Just returning back to ExxonMobil in Qatar. We remain committed to supporting Qatar in achieving its National Vision 2030, and also in reaching Qatars ambitions under the Paris Agreement. To that end, in 2019 ExxonMobil launched the Qatar Carbon Management Initiative, or QCMI for short. QCMI is part of our ExxonMobil Research Qatar affiliate, which is based at the Qatar Science and Technology Park. This research initiative is aimed at supporting Qatar in addressing the dual challenge of providing reliable and affordable natural gas through LNG to the world while minimizing environmental impact. Our efforts are focused on Qatars LNG value chain, but the research and methodologies have application across a range of economic sectors in the country. Addressing the dual challenge is a complex, long-term effort, and it requires a systematic approach to identifying technology and policy options to manage and minimize emissions across the entire LNG value chain. We also believe that it is unlikely that any one single technology will solve the dual challenge. Therefore, a systematic research effort like QCMI, QCMI is designed to help look forward to plan, anticipate, and respond to all the factors that can shape that challenge. We see QCMI serving a unique opportunity for collaboration amongst all the stakeholders in the Qatar energy sector, such that it leads to real, an impactful progress in addressing the dual challenge.

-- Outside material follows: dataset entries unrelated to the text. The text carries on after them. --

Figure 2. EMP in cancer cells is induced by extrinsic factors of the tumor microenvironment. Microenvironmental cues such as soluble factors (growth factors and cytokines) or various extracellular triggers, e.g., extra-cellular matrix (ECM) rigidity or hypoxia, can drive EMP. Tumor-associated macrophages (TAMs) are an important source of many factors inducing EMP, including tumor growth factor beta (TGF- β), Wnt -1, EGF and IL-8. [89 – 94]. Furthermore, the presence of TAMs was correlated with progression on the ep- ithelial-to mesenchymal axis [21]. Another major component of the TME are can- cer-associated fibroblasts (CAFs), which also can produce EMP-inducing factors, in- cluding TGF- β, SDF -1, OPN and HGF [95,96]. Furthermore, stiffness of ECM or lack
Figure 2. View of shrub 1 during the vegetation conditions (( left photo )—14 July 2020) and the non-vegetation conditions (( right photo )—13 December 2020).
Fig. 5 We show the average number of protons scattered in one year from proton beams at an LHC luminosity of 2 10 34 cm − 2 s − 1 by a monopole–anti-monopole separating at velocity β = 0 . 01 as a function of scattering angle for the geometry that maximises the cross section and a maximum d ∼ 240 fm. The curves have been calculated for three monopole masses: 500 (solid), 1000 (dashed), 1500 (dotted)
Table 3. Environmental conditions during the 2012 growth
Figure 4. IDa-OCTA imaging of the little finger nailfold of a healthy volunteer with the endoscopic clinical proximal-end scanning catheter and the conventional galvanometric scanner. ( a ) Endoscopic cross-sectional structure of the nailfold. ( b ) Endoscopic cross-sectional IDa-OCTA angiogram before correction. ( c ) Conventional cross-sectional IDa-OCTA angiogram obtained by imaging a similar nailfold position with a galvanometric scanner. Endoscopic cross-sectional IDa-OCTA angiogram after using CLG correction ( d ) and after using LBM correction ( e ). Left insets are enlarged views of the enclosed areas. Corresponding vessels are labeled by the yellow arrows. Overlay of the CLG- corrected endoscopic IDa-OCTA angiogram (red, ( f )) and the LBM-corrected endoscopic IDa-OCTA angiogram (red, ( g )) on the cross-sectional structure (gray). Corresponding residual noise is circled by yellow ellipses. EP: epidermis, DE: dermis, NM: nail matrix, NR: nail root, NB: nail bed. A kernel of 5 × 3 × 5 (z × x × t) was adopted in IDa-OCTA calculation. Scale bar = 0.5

Id like to close by sharing my personal perspective about my industry, the energy industry, and how I feel about my role in it. What my industry offers its consumers fundamentally underpins modern society. I believe that my industrys mission which is to provide affordable and reliable energy that is needed by the modern world and that drives human progress plays an enormous role in freeing people around the world from grinding poverty from heavy labor of unindustrialized economies, from avoiding primitive cooking fuels that expose themselves to indoor air pollution as people cook, from having to study under
candle lights or torches rather than modern electrical lighting, and from not having access to all kinds of essential and discretionary services that we take for granted in a modern society. The United Nations Sustainable Development Goals has also recognized the importance of energy through its goal #7 on affordable and clean energy. The goal articulates that without electricity, women and girls spend hours fetching water, clinics cannot store vaccines, children cannot do homework at night, and people cannot run competitive businesses. So through my job, and in my industry, I get to support a healthier, safer, more prosperous world. And as the world in my industry respond to both the demand for energy and the response to climate change, I get to be a part of contributing to meeting that dual challenge in a meaningful and significant way.
Thank you for your attention, and I wish all of you a productive and engaging workshop ahead.